Um quarto das meninas relata ter sido alvo de xingamentos online; um em sete entre 13 e 15 anos foi pedido para enviar uma foto nua. A autora principal reforça a persistência do problema.
Entre os meninos, mais da metade afirma ser esperado que “aguentem” e não demonstrem emoção. Um quarto de todos os pesquisados viu fotos nuas originalmente privadas serem compartilhadas.
18% das meninas disseram receber mensagens repetidas após pedir para parar. Ainda, 41% dos meninos concordam que meninas que postam fotos devem receber comentários sobre a aparência.
> ### Resultados e implicações
Cerca de 21% dos jovens afirmam que amigos não os apoiariam para enfrentar comentários misóginos. A pressão de grupo eleva o risco de humilhação e isolamento.
Relatos de Barnardo’s na Irlanda do Norte indicam abusos verbais durante aulas de educação física e intimidação diária na escola. Além disso, há relatos de perseguição pública e de insegurança para viajar sozinhos.
Quaisquer mudanças apontam para aumento de conteúdo misógino entre crianças, com mais casos de abuso sexual entre pares e condutas sexuais problemáticas relatados pelos atendentes da ONG.

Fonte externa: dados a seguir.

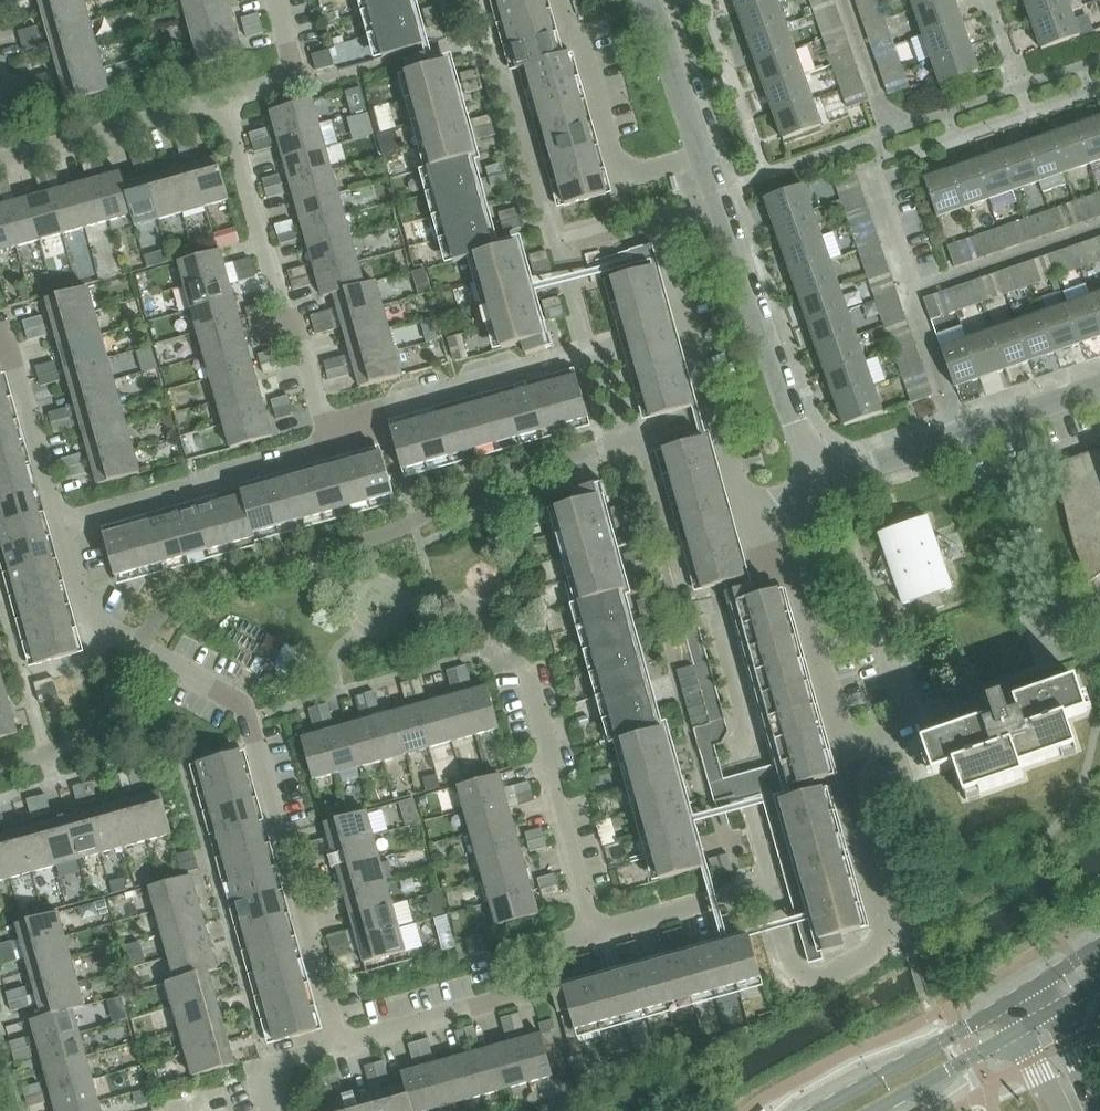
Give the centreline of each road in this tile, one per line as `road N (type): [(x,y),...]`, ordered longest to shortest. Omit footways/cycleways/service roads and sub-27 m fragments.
road 1 (residential): [(341,1045),(244,704),(83,613),(61,523)]
road 2 (residential): [(772,881),(794,966),(806,976),(832,975),(880,944),(884,928),(847,798),(852,769),(792,581),(770,576)]
road 3 (residential): [(649,0),(817,481)]
road 4 (residential): [(331,444),(297,324),(283,310),(224,99)]
road 5 (residential): [(772,881),(736,748),(748,716),(713,592),(770,576)]
road 6 (residential): [(817,481),(1099,386)]
road 7 (residential): [(341,1045),(503,999),(521,958),(593,933)]
road 8 (residential): [(61,523),(331,444)]
road 9 (residential): [(747,513),(667,247)]
road 10 (residential): [(593,933),(527,668)]
road 11 (tertiary): [(1025,996),(815,1110)]
road 12 (residential): [(0,161),(224,99)]
road 13 (residential): [(331,444),(376,412),(535,364)]
road 14 (residential): [(0,339),(10,348),(61,523)]
road 15 (residential): [(593,933),(772,881)]
road 16 (tertiary): [(878,1110),(1039,1022)]
road 17 (residential): [(224,99),(298,78),(276,0)]
road 18 (residential): [(269,1110),(257,1070),(341,1045)]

A organização solicita ao governo que eleve a orientação da Ofcom sobre violência contra mulheres e meninas a um código de prática obrigatório para plataformas digitais. A meta é exigir avaliação de impacto de design e divulgação de como tratam denúncias de misoginia.
> ### Contexto regulatório
Uma consulta pública sobre limite de idade para redes sociais foi encerrada nesta semana, com decisão prevista nas próximas semanas. O tema deve influenciar regras de uso por menores.